I fully expected to publish pretty pictures of our forced march from Venice to the Prosecco Hills and on to Verona, Bologna, Florence and now Siena. My expectation if not my plan was a travelogue interspersed with stories about Stefano, my photographer friend in Venice, and my touching reconnection with Lenny Levenson and his wife Meryll in Treviso just north of Venice.
I had thought we went in separate directions in 1982 but in fact he took a position with one of our Pizzeria Uno franchisees in 1984, right after we opened the Denver Uno. We opened more than twenty restaurants together and books could be written about those heady days. I left the company after opening the Brentwood, California restaurant in early 1985. So, Lenny and I hadn’t seen each other for 39 years. When we met for appetizers at Lenny and Meryll’s condo in Treviso, I told Meryll that Lenny was the most talented restaurant guy I’d ever met. Meryll told Peggy that Lenny idolized me. So, we're even.

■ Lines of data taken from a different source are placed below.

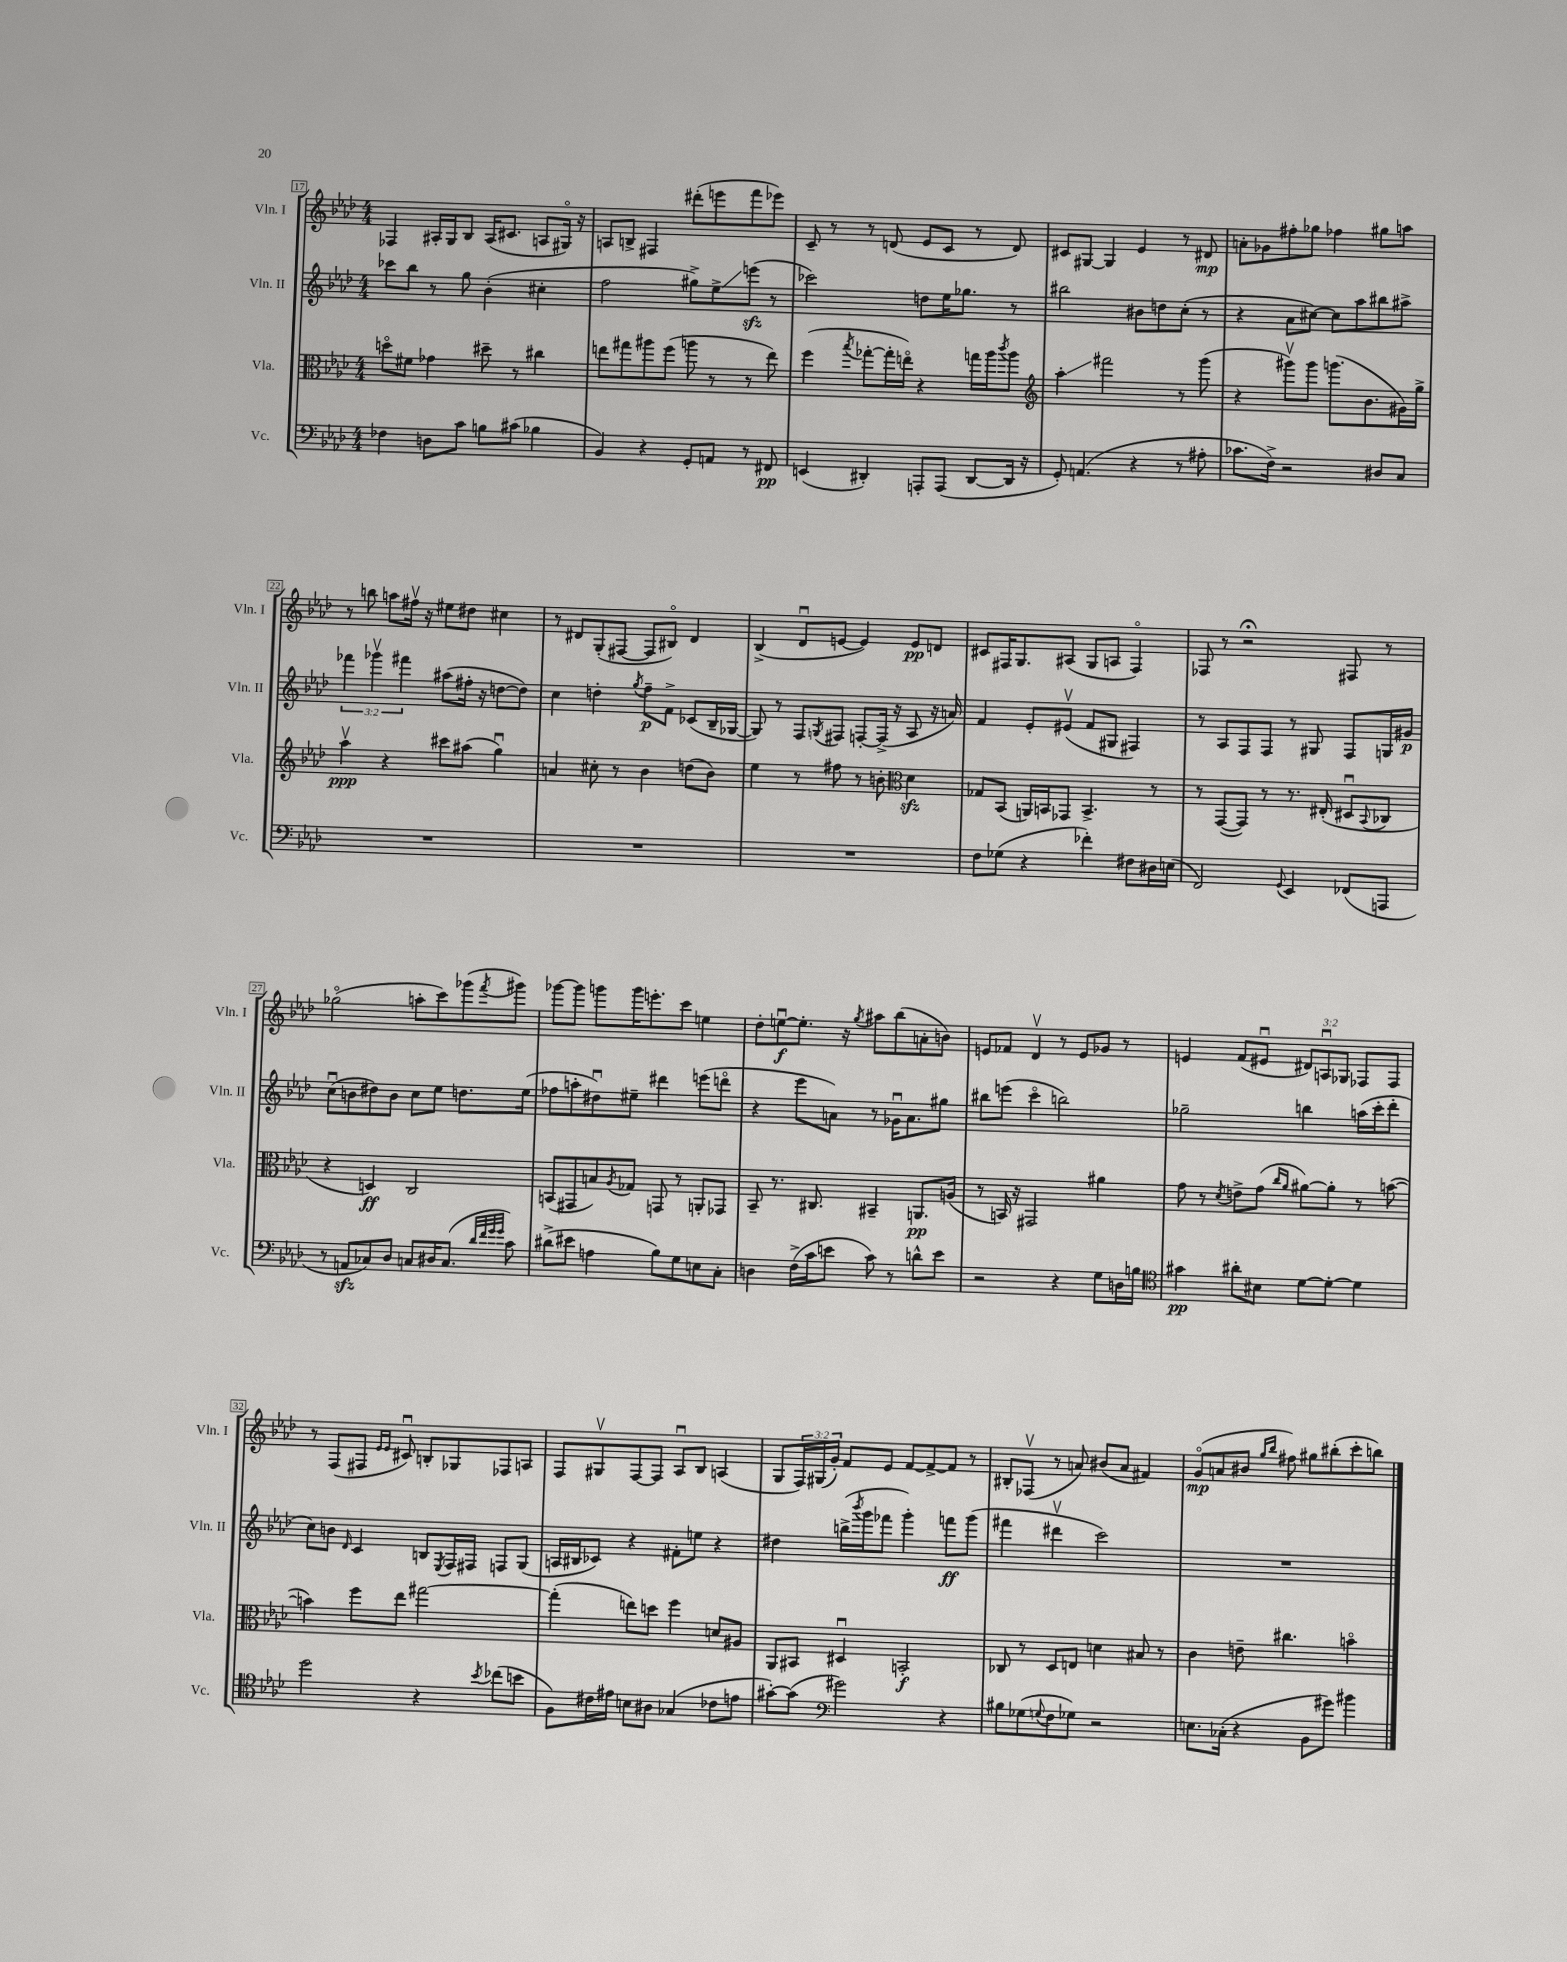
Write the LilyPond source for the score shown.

<<
\new StaffGroup <<
\new Staff = "s0" \with { instrumentName = "Vln. I" shortInstrumentName = "Vln. I" } {
    \clef treble \key aes \major \numericTimeSignature \time 4/4 \override Staff.TupletNumber.text = #tuplet-number::calc-fraction-text
    fes4 ais16-. g16 bes8 ais16( cis'8. a8 gis16\flageolet) r16 |
    a8 b8-> fis4 dis'''8-.( e'''8 f'''8 ees'''8) |
    c'8-- r8 r8 d'8( ees'8 c'8 r8 d'8) |
    cis'8 gis8~ gis4 ees'4 r8 dis'8\mp |
    a'8-. ges'8 fis''8-. ges''8 fes''4 gis''8 a''8 |
    r8 b''8 a''8 fis''16\upbow r16 eis''8 dis''8 cis''4 |
    r8 dis'8 g8-.( fis8~ fis8 bis8\flageolet) dis'4 |
    bes4->( des'8\downbow e'8~ e'4) e'8\pp d'8 |
    cis'8 fis16 g8. ais8( g8 a8 fis4\flageolet) |
    fes8 r8 r2\fermata fis8 r8 |
    ges''2\flageolet( a''8-. c'''8) ges'''8( \acciaccatura { f'''8 } gis'''8) |
    ges'''8~ ges'''8 g'''8 g'''16 e'''8.-. c'''8 e''4 |
    des''8-. e''8~\downbow\f e''8.-. r16 \acciaccatura { g''8 } ais''8 bes''8( a'8-. b'8) |
    e'8 fes'8 des'4\upbow r8 e'8 ges'8 r8 |
    e'4 f'8( eis'8\downbow \tuplet 3/2 { dis'8) a8\downbow ges8 } fes8 fes8 |
    r8 f8( fis8 \grace { ees'16 ees'16 } cis'8\downbow) b8-. ges8 fes8 a8 |
    f8 gis8\upbow f8~ f8 aes8\downbow bes8 a4( |
    g8 \tuplet 3/2 { f16) gis16( g'16-.) } f'8 ees'8 f'8~ f'8~-> f'8 r8 |
    bis8-. fes8\upbow( r8 a'8) bis'8( a'8 fis'4) |
    g'8\flageolet\mp( a'8 bis'8 \grace { g''16 bes''16 } fis''8) gis''8 bis''8-.( c'''8-. b''8) \bar "|." |
}
\new Staff = "s1" \with { instrumentName = "Vln. II" shortInstrumentName = "Vln. II" } {
    \clef treble \key aes \major \numericTimeSignature \time 4/4 \override Staff.TupletNumber.text = #tuplet-number::calc-fraction-text
    ces'''8 bes''8 r8 g''8 bes'4-.( cis''4-. |
    f''2 gis''8->) ees''8->\glissando e'''8\sfz( r8 |
    ces'''2) d''8 ees''16 ges''8. r8 |
    bis''2 bis'8 d''8 c''8-.( r8 |
    r4 aes'8 cis''8~) cis''8 aes''8 bis''8 ais''8-> |
    \tuplet 3/2 { fes'''4 ges'''4\upbow fis'''4 } ais''8( fis''16-. r16 d''8~ d''8) |
    c''4 d''4-. \acciaccatura { g''8 } f''8--\p f'8-> ces'8( bes16-- ges16~ |
    ges8) r8 f8 \acciaccatura { g8 } fis8 f8~-. f16->( r16 aes8 r16 a'16) |
    f'4 ees'8-. eis'8\upbow( f'8 gis8 fis4) |
    r8 aes8 f8 f8 r8 gis8 f8 g16 gis'16\p |
    c''8\downbow( b'8 dis''8) b'8 c''8 ees''8 d''8. ees''16( |
    fes''8 a''8-. dis''8\downbow) eis''8-- dis'''4 e'''8( d'''8\flageolet |
    r4 ees'''8 a'8) r8 ges'16\downbow a'8. gis''8 |
    bis''8 e'''8( c'''4\flageolet b''2) |
    ges''2-- b''4 a''16( c'''16-. des'''8-. |
    c''8) b'8 \grace { des'16 } c'4 b8 \acciaccatura { ees8 } f16 fis16 f8 g8( |
    a16 bis16 ces'8) r4 fis'8-. e''8 r4 |
    dis''4 b''16->( \acciaccatura { bes'''8 } g'''16 fes'''8 g'''4-.) f'''8\ff g'''8( |
    fis'''4 dis'''4\upbow c'''2) |
    R1 \bar "|." |
}
\new Staff = "s2" \with { instrumentName = "Vla." shortInstrumentName = "Vla." } {
    \clef alto \key aes \major \numericTimeSignature \time 4/4
    d''8\flageolet fis'8 ges'4 dis''8-- r8 cis''4 |
    e''8 gis''8 ais''8 f''8( a''8 r8 r8 e''8) |
    f''4( \acciaccatura { bes''8 } ges''8~-. ges''16-. e''16\flageolet) r4 g''16 aes''16 \acciaccatura { c'''8 } aes''8 |
    \clef treble aes''4-.\glissando fis'''2 r8 g'''8( |
    r4 gis'''8\upbow) gis'''8 g'''8.( bes'8. gis'16) g''16-> |
    aes''4\upbow\ppp r4 cis'''8 ais''8( g''4\downbow) |
    a'4 cis''8-. r8 bes'4 d''8( bes'8) |
    ees''4 r8 fis''8 r8 b'8-. \clef alto des'4\sfz |
    ges8 bes,8( a,16) b,16 ges,8 b,4.-> r8 |
    r8 g,8~( g,8) r8 r8. eis16-.( dis8\downbow \appoggiatura { bes,8 } ces8 |
    r4 d4\ff) c2 |
    b,8( gis,8 b8) \acciaccatura { aes8 } ges8 g,8 r8 a,8-. ges,8 |
    bes,8-- r8. cis8. bis,4-- a,8.\pp a16( |
    r8 b,16) r16 gis,2 ais'4 |
    g'8 r8 \acciaccatura { des'8 } e'8-> g'8( \grace { c''16 aes'16 } ais'8~) ais'8-. r8 b'8~( |
    b'4) f''8 ees''8 gis''2~ |
    gis''4-.( e''8) d''8 f''4 d'8 ais8 |
    aes,8 bis,8 dis4\downbow b,2-.\f |
    ces8 r8 des8 e8 d'4 bis8 r8 |
    c'4 e'8-- cis''4. b'4\flageolet \bar "|." |
}
\new Staff = "s3" \with { instrumentName = "Vc." shortInstrumentName = "Vc." } {
    \clef bass \key aes \major \numericTimeSignature \time 4/4
    fes4 d8 c'8 b8 cis'8( bes4 |
    bes,4) r4 g,8-. a,8 r8 fis,8\pp |
    e,4( dis,4-.) a,,8-. a,,8( dis,8~ dis,16 r16 |
    g,8-.) a,4.( r4 r8 ais8-. |
    ces'8. f16->) r2 dis8 c8 |
    R1 |
    R1 |
    R1 |
    f8 ges8( r4 fes'4-.) fis8 dis16 e16( |
    f,2) \appoggiatura { g,8 } ees,4 fes,8( a,,8 |
    r8 a,8\sfz ces8) des8 c8 dis16 c8.( \grace { des'32 f'32 g'32 g'32 } c'8) |
    dis'8->( eis'8 a4 bes8) g8 e8 c8-. |
    d4 f16->( c'16 e'8 c'8) r8 d'8-^ e'8 |
    r2 r4 g8 d16 b16 |
    \clef tenor gis'4\pp ais'8-. bis8 des'8~ des'8~-. des'4 |
    des''2 r4 \acciaccatura { bes'8 } ces''8( b'8 |
    f8) cis'16 eis'16 b8 ais8 ges4( ces'8 e'8 |
    gis'8~-.) gis'8( \clef bass gis'2) r4 |
    bis8 ges8( \appoggiatura { g8 } f8 ges8) r2 |
    e8. ces16-.( r4 bes,8 gis'8) bis'4 \bar "|." |
}
>>
>>
\layout { \context { \Score currentBarNumber = #17 \override BarNumber.stencil = #(make-stencil-boxer 0.1 0.3 ly:text-interface::print) } }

That was the plan till circumstances interceded in the form of two photography exhibitions that we discovered quite by chance. On our first night in Bologna, we saw a banner for a Vivian Maier retrospective a mile away. We had 16 minutes to get there in time to be allowed in. We virtually ran to the gallery and arrived with a minute to spare. Street photographer Vivian Maier was unknown in her lifetime as a nanny in New York and Chicago. When boxes of her negatives were discovered by a former employer her work found an astounded contemporary audience and she is now recognized as one of the great street photographers of the latter half of the 20th century. To see perhaps 200 of her extraordinary images was breathtakingly good luck rivaled only our surprise encounter with the prestigious Siena Awards, an international photography competition held every year. The work was cutting edge, adventurous and large scale. Technical virtuosity was the hallmark of the show.
Among the award winners was The Ameriguns, which
speaks to America’s gun culture as examined by Italian photojournalist Gabriele
Calimberti. I’ll let Calimberti’s photographs speak for themselves. I'm including all of the images in the show because every one tells a story and his juxtapositions of the rabid and the banal are chilling. I can't unsee them.
3 comments:
Ghastly!!!
Terry T. is right. Guns of assorted calibers and size used like Christmas decorations and garden art truly is a horrendous Americanism. Calimberti was spot on with this one. But to also see an exhibit of Vivian Maier's work in Bologna is the ultimate two for one addition to your trip. One never knows what lays ahead during a visit anywhere. Spontaneity is a wonderful thing. Thanks for sharing these images, Steve. Puts a little additional perspective on last week's mass shooting in Maine.
Does it ever. I lost a subscriber with this post. Good riddance.